Funktionsträger der öffentlichen Hand sollen in Hinkunft außerdem nicht mehr in ihrem Aufgaben- und Zuständigkeitsbereich als Lobbyisten tätig werden dürfen. Der Entwurf schließt jedoch nicht grundsätzlich aus, dass Funktionsträger als Unternehmenslobbyisten oder Interessensvertreter fungieren.

Mit dem Gesetzesentwurf verfolge man auch dezidiert keine strafrechtlichen Ziele. Anknüpfungspunkte zum Strafrecht ergeben sich aber durch die bereits existierenden strafgerichtlich zu ahnenden Korruptionstatbestände, heißt es in den Gesetzeserläuterungen.

In Kraft treten soll das diesbezügliche Gesetz mit 1. März 2012. Lobbyisten und Interessensvertretungen, die bereits vor dieser Zeit tätig waren und ihre Tätigkeit weiter fortsetzen, haben ihre Daten bis zum 31. Mai 2012 zur Eintragung bekannt zu geben.

○ ○ ○ ○ ○

Aufgabenstellung: Schreibe den Lesetext vollständig und wortgetreu ab. Verwende ausschließlich den Lesetext.

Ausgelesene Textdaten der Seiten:
○ ○ ○ ○ ○

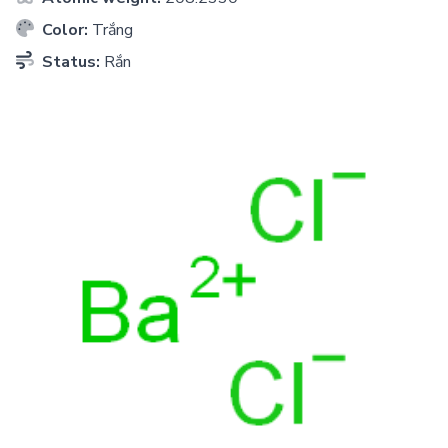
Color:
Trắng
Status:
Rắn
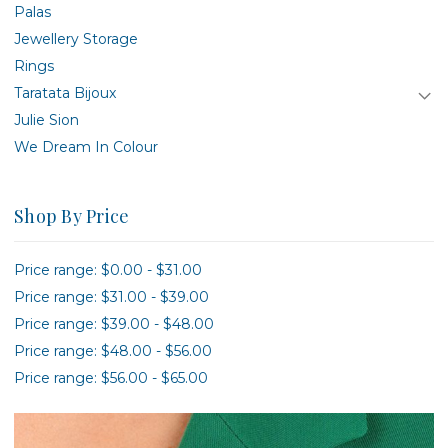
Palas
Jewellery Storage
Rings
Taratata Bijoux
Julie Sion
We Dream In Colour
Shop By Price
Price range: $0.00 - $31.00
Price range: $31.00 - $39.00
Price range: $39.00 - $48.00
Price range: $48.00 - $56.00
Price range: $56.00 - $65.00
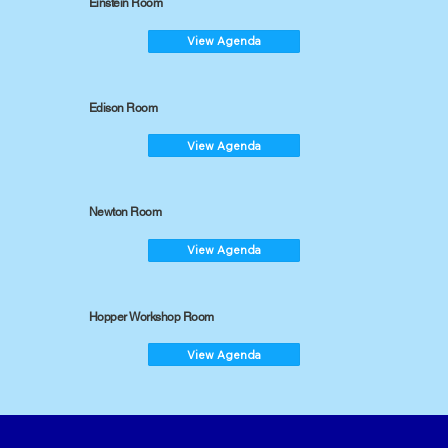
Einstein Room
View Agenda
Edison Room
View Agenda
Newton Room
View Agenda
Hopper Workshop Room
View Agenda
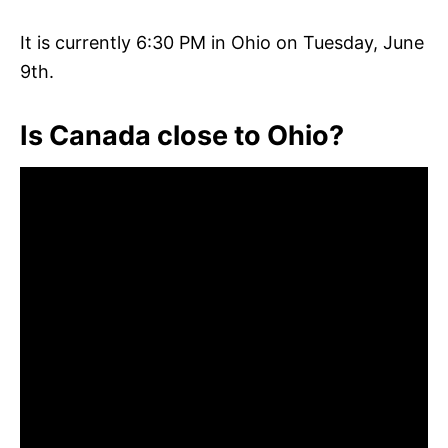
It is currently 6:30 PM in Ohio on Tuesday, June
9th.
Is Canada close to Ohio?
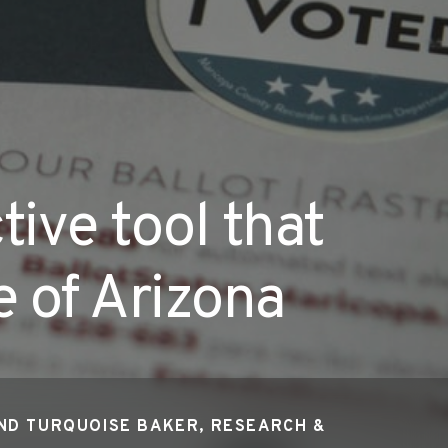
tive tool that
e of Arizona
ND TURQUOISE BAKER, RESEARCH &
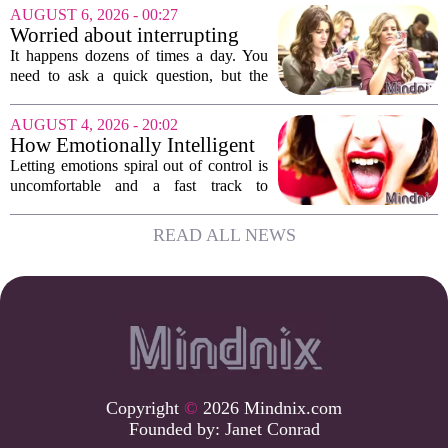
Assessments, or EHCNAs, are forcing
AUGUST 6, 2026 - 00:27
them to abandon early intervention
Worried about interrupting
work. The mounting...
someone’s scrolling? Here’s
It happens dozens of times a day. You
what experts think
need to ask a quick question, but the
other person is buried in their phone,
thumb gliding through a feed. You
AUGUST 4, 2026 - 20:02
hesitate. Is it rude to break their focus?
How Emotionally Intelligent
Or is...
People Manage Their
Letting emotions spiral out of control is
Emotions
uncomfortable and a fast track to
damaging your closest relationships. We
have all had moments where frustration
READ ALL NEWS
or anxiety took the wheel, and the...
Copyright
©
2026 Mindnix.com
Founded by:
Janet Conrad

○ ○ ○ ○ ○

Lösung:
Funktionsträger der öffentlichen Hand sollen in Hinkunft außerdem nicht mehr in ihrem Aufgaben- und Zuständigkeitsbereich als Lobbyisten tätig werden dürfen. Der Entwurf schließt jedoch nicht grundsätzlich aus, dass Funktionsträger als Unternehmenslobbyisten oder Interessensvertreter fungieren.

Mit dem Gesetzesentwurf verfolge man auch dezidiert keine strafrechtlichen Ziele. Anknüpfungspunkte zum Strafrecht ergeben sich aber durch die bereits existierenden strafgerichtlich zu ahnenden Korruptionstatbestände, heißt es in den Gesetzeserläuterungen.

In Kraft treten soll das diesbezügliche Gesetz mit 1. März 2012. Lobbyisten und Interessensvertretungen, die bereits vor dieser Zeit tätig waren und ihre Tätigkeit weiter fortsetzen, haben ihre Daten bis zum 31. Mai 2012 zur Eintragung bekannt zu geben.